COMPITI DA SVOLGERE
1. Nel testo sul film Furyo compaiono diversi nomi di persona, tra autori e personaggi. Riportali tutti.
2. Prosegui il testo sul film Furyo a partire dal punto in cui si interrompe.

TESTO

################

FURYO (Senjo No Merry Christmas)
è un film del 1983 diretto da Nagisa Oshima
TRAMA
In un campo di concentramento giapponese a Giava, nel 1942, il comandante Yonoi, frustrato per non essere al fronte a morire per l’imperatore, non riesce a combattere il fascino che esercita su di lui l’ufficiale inglese Jack Celliers. Raccontato in maniera corale attraverso i drammi e le angosce dei prigionieri e dei soldati giapponesi, scandito nel dialogo dall’ossessiva citazione dei paragrafi del regolamento militare, il film diventa così un’intensa ed emozionante riflessione sull’irrazionalità della guerra e delle passioni, sulle contraddizioni della storie e dell’educazione, sulla ferocia e l’insensatezza della giustizia.
da Il Mereghetti. Dizionario dei film 2011,
di Paolo Mereghetti, Dalai Editore, Milano, 2010.
FURYO
regia di Nagisa Oshima
di Sergio Brancato
Nessuna scena può essere davvero astratta dal
contesto narrativo del film di cui è parte, e che
contribuisce a “tessere”, né dal
contesto narrativo della biografia del suo spettatore. La dimensione
emotiva di una determinata sequenza di immagini e suoni, dunque,
appartiene tanto alla storia in sé
– all’economia sentimentale
dell’intreccio, allo statuto espressivo dell’opera
– quanto alla storia del soggetto che ne gode. È
quindi difficile dire perché una scena e non
un’altra ci venga in mente quando elaboriamo una qualsiasi
esperienza del quotidiano ricorrendo ai magazzini generali della
memoria, oppure quando ti viene rivolta la domanda: “quale
scena di film ti è rimasta più
impressa?”. Un quesito – e un gioco – da
cinefili, ovvero interno a una comunità che trova sempre
più difficile definire se stessa nell’ambito di
una trasformazione globale delle culture della comunicazione e delle
loro “sensibilità”.
A questa
domanda rispondo, nella presente circostanza, proponendo la scena
finale di Furyo (Merry Christmas Mr.

################

MATERIALE DI PARTENZA
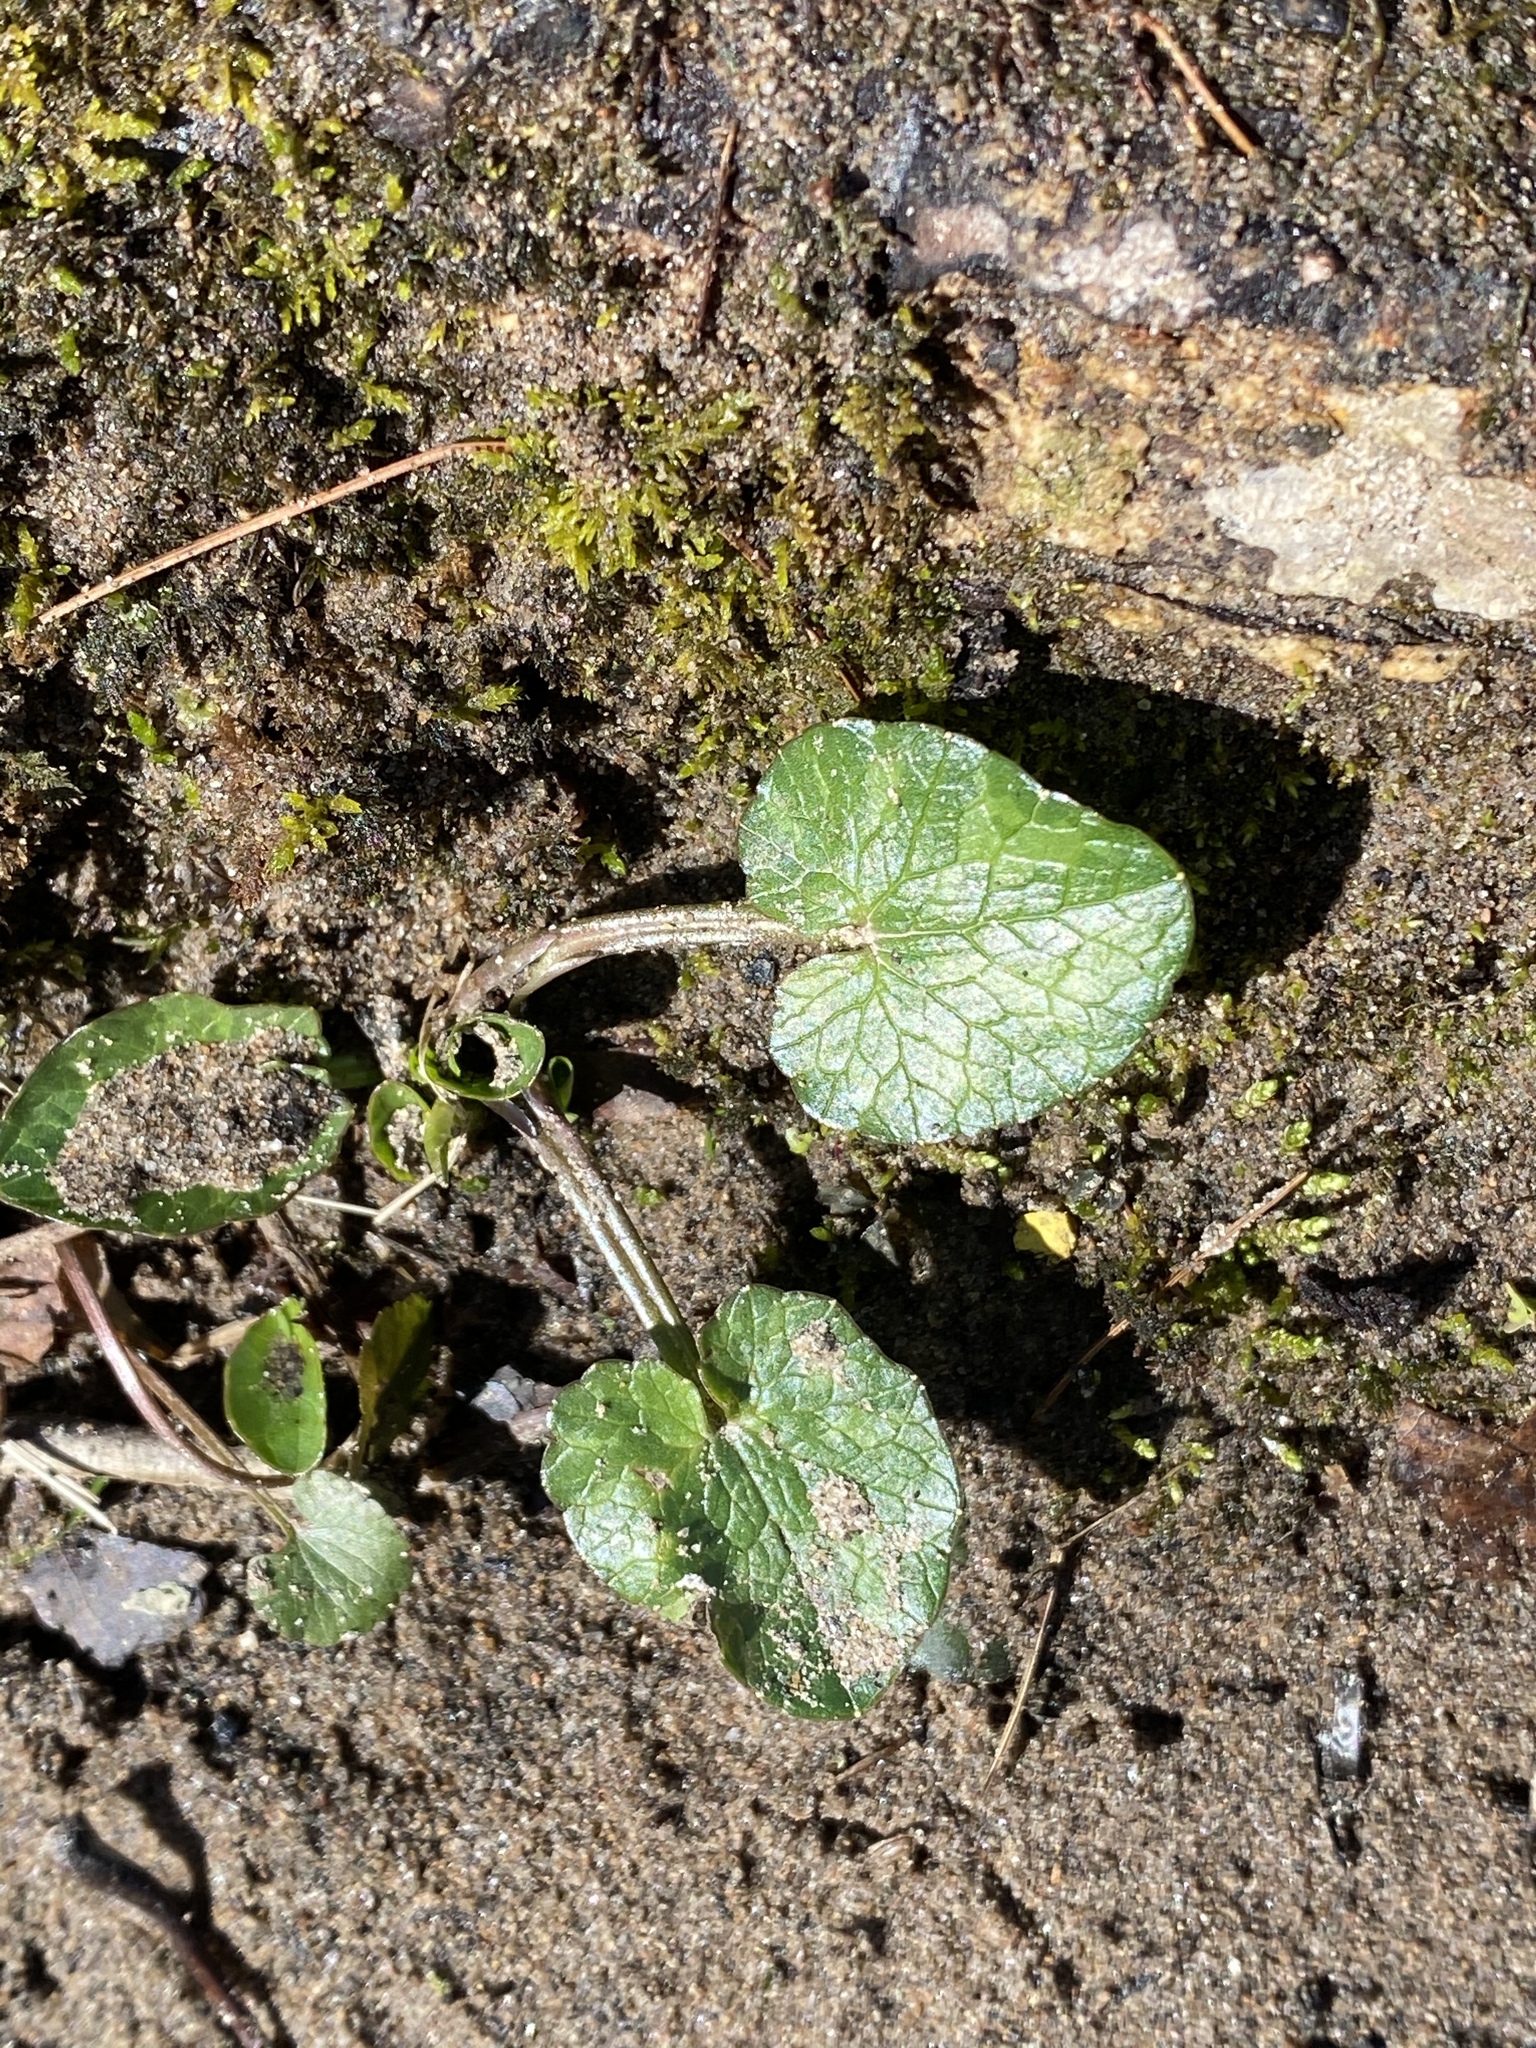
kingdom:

################

RISULTATI PER COMPITO
1. Nagisa Oshima, Yonoi, Jack Celliers, Paolo Mereghetti, Sergio Brancato

2.
Lawrence), straordinario film sull’ambivalenza di
Nagisa Oshima, regista giapponese attivo fin dalla fine degli anni
Cinquanta, considerato – con i suoi Racconto
crudele della giovinezza, Il cimitero del sole,
Notte e nebbia del Giappone, tutti del 1960
– uno dei fondatori del nuovo cinema giapponese, divenuto
famoso e famigerato (questione di punti di vista) con la sua pellicola
del 1975 Ecco l’impero dei sensi,
un’opera crudele sul nesso inscindibile
tra eros e thanatos (ancora ambivalenze), che rivoluzionò il
sistema di regole del cinema sulla rappresentazione della
nudità e dell’atto sessuale,
l’indicibilità e la costante rimozione della
copula.
Ovviamente quella di Merry
Christmas Mr. Lawrence è una risposta opinabile,
una scelta random nella sterminata galleria di scene che popolano la
personale immaginazione di ogni soggetto cinematografico. Fa parte meno
di altre di quella sfera collettiva dell’immaginario in cui
siamo portati a riconoscerci attraverso la condivisione di scene come
la corsa delle bighe in Ben Hur,
l’inseguimento della diligenza in Ombre rosse,
la battaglia sui ghiacci dell’Alexandr Nevskij,
lo scontro finale de Il sorpasso, la fuga e la
morte di Belmondo in A bout de soufle. Tutte opere,
queste citate, che riconduciamo a tre decenni (gli anni Trenta, i
Cinquanta e i Sessanta) nevralgici per lo sviluppo delle culture
cinematografiche. Tutte scene che rimandano a un
“movimento” (movie is action,
diceva Howard Hawks) verso qualcosa, la fuga in avanti verso una nuova
condizione dello sguardo e dello stesso pensiero
cinematografico.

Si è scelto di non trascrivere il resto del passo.